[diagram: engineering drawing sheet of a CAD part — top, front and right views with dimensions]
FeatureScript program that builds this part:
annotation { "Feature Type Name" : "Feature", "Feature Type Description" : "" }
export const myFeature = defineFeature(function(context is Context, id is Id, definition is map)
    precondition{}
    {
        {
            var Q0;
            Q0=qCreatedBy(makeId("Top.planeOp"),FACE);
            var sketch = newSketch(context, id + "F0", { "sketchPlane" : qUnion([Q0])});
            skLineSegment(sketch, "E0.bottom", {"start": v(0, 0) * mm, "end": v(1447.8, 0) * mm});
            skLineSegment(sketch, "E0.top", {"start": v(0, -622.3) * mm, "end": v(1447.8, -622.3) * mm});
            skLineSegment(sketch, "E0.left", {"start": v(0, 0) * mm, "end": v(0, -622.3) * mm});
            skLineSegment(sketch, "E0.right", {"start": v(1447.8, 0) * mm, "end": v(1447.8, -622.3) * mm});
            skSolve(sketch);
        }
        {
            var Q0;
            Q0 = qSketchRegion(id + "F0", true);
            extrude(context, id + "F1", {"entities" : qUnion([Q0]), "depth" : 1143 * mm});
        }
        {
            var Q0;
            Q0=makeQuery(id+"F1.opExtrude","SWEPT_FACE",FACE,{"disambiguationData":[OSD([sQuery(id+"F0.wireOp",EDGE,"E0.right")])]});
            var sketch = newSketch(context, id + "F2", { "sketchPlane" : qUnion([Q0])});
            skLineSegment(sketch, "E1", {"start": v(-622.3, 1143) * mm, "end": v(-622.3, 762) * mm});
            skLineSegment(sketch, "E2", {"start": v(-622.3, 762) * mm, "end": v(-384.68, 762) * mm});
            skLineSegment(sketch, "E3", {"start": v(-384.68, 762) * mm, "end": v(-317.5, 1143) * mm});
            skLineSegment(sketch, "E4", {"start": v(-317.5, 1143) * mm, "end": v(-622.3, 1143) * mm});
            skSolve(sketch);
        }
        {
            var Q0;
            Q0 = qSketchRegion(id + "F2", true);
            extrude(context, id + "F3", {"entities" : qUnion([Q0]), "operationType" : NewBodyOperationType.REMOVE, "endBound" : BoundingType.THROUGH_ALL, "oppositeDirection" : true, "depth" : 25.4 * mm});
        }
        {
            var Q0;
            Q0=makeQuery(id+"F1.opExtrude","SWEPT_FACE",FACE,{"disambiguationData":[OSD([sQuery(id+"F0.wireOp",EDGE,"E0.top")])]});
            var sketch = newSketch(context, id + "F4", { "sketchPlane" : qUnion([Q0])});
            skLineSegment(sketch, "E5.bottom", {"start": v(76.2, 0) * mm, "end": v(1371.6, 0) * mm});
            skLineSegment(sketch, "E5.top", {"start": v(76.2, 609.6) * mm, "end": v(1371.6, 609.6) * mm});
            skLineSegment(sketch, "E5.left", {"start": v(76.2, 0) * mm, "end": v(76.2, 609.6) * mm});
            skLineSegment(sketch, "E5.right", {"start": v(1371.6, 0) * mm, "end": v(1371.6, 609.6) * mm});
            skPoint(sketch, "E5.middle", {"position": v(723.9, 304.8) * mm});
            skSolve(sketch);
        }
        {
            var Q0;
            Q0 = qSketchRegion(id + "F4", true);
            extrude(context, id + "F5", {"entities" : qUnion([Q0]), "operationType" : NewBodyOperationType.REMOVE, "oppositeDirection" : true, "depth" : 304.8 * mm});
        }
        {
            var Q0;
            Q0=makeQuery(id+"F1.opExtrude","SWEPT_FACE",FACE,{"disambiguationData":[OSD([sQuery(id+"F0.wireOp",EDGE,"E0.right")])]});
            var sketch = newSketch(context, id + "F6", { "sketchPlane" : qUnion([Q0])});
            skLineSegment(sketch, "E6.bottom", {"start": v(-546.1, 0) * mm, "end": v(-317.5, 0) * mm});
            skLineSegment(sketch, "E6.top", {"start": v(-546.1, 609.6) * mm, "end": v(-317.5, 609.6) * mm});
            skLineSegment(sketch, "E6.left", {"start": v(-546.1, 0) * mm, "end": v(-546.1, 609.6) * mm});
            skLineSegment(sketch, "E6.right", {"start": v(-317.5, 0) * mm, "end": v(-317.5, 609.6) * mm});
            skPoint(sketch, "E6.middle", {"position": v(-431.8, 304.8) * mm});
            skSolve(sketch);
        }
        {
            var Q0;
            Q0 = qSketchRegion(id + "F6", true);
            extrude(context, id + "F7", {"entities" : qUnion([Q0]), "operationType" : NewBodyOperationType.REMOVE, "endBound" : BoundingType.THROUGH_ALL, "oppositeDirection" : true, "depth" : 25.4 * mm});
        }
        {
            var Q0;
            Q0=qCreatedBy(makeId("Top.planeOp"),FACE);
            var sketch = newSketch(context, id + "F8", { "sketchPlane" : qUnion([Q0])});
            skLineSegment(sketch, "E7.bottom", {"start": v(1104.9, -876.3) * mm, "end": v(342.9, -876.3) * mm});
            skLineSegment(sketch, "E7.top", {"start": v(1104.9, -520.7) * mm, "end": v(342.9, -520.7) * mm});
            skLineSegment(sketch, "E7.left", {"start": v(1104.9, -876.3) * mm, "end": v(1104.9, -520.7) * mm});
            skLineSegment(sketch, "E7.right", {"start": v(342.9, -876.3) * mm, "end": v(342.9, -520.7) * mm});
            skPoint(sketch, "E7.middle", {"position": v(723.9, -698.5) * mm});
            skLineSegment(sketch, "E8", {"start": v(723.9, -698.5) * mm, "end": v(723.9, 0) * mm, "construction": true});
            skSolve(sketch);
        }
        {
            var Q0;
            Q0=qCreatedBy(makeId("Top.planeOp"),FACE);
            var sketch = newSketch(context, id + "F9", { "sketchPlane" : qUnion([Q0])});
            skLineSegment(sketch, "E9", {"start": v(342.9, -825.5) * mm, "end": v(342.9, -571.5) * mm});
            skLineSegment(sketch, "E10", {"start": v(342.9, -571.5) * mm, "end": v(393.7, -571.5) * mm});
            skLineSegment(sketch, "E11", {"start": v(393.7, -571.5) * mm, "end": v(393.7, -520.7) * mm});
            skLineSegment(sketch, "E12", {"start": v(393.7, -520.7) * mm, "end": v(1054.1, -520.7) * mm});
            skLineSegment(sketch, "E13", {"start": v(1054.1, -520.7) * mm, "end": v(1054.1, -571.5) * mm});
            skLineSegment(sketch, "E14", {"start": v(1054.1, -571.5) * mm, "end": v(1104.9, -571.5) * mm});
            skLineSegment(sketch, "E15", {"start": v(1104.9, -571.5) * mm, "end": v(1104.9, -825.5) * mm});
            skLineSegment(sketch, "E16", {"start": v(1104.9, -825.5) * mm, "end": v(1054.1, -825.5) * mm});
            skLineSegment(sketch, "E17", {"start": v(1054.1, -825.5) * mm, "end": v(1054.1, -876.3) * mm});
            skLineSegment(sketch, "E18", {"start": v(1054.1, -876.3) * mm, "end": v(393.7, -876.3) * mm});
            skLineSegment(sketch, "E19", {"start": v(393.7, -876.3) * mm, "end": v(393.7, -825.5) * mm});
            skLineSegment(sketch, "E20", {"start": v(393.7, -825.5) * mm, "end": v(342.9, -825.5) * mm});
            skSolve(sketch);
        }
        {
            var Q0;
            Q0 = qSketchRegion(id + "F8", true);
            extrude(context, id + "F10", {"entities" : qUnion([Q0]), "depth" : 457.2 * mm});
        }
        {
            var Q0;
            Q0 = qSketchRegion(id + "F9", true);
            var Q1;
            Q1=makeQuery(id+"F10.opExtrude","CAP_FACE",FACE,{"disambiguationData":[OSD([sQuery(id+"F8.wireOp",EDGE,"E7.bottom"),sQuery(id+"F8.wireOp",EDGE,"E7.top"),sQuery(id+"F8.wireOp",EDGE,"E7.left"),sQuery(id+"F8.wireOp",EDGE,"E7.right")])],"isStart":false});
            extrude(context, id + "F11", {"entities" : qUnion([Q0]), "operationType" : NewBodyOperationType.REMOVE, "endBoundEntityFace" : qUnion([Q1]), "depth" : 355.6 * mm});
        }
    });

-- -- --

# Objective
Extract every line above that contains the string "qSketchRegion". Case counts, so a line matches only if it has that string with the same capitalization.

# Response
            Q0 = qSketchRegion(id + "F0", true);
            Q0 = qSketchRegion(id + "F2", true);
            Q0 = qSketchRegion(id + "F4", true);
            Q0 = qSketchRegion(id + "F6", true);
            Q0 = qSketchRegion(id + "F8", true);
            Q0 = qSketchRegion(id + "F9", true);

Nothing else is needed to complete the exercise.